Not Following The Advice Of Your Doctor May Reduce Your ICBC Claim

November 17th, 2015

Car accidents unfortunately happen every day in Metro Vancouver, and we see more crashes this time of year with the shorter, darker, rainy days. As a result, we get accustomed to hearing accident reports on the radio, and seeing flashing ambulance lights drive by us on our commutes.

 

 

Doctor giving advice

 

When people talk about getting a settlement for an ICBC claim, there is rarely any discussion about how the parties reached the settlement amount. The recent judgment in Castro v Krause, 2015 BCSC 2074, (http://www.canlii.org/en/bc/bcsc/doc/2015/2015bcsc2074/2015bcsc2074.html) provides a good review of some of the different issues the courts will consider when deciding what amount is fair and proper compensation for someone who has been injured in a motor vehicle accident. Ms. Castro, a 54-year-old woman, was injured in two separate car accidents, the first in 2010, and the second in 2012. From the first accident she suffered six fractured ribs, an injury to her head, bruising to her arm, right leg and chest, and soft tissue injuries to her neck, shoulder, and spine. She went on to develop chronic pain and major depression. In the second accident, Ms.
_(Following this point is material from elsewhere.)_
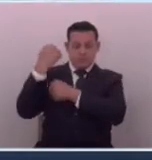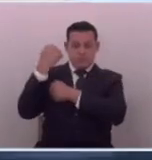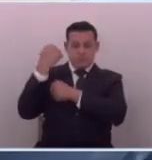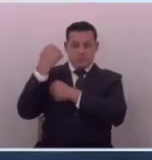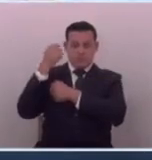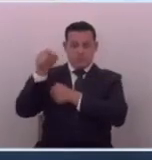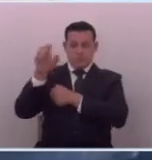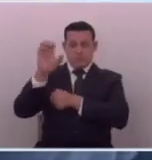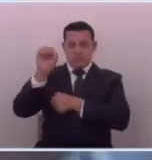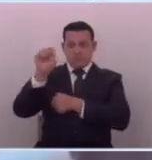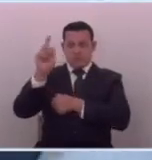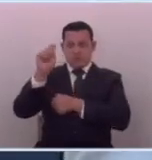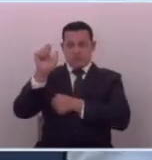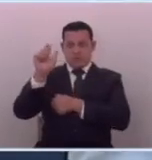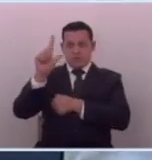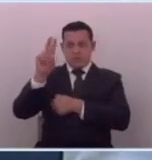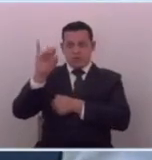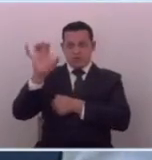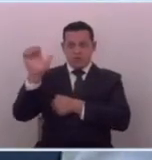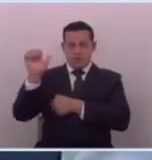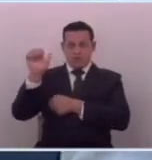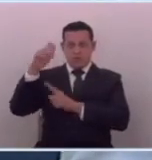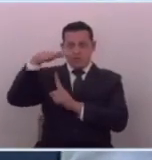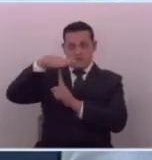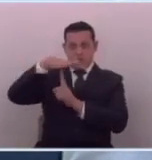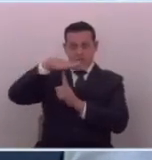colonia Santa Lucía en Hilo Pango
Castro’s injuries from the first accident were aggravated, particularly the injuries to her neck, shoulder, and spine.

 

When determining the appropriate amount of compensation for an ICBC claim, the court will consider different categories of loss, including income loss, out-of-pocket expenses, and compensation for pain and suffering (also called general damages or non-pecuniary damages). In Ms. Castro’s case, the court found her damages for pain and suffering should be $90,000. In reaching that number, the court considered her age, the nature of her injuries, the severity and duration of her pain, the extent of the resulting disability, her emotional suffering, and whether there had been an impairment in her quality of life. After making the determination of $90,000, the court then reduced the award by 20% because the evidence showed Ms. Castro did not follow all of the advice of her physicians  – to take anti-depressant medications, attend counselling sessions, undertake an active exercise program, and in hiding some of her symptoms from her family doctor. In legal terms, this is called a “failure to mitigate”.

 

The judgment also provides a good review of the considerations in an award for loss of future income and loss of future income-earning capacity. To be eligible for this type of award, the plaintiff must prove there is real and substantial possibility of a future event leading to an income loss. Once this has been done, the court will quantify the loss by considering either the earnings approach (used when the loss is easily measureable) or the capital asset approach (to be used when the loss is not as easily measureable). In Ms. Castro’s case, because she had changed her employment after the second accident, from a waitress to a health care aide, her loss was not easily measureable. As a result, the capital asset approach was used. This approach involves an assessment of the following factors:

 

1.   Has the plaintiff been rendered less capable overall from earning income from all types of employment;

2.   Is the plaintiff less marketable or attractive as an employee to potential employers;

3.   Has the plaintiff lost the ability to take advantage of all job opportunities which might otherwise have been open to her, had she not been injured; and

4.   Is the plaintiff less valuable to herself as a person capable of earning income in a competitive labour market?

Ms. Castro was awarded $50,000 for loss of future income-earning capacity, which was reduced by 25% for the possibility that she would not, in the future, follow the advice of her physicians, as she had failed to do in the past.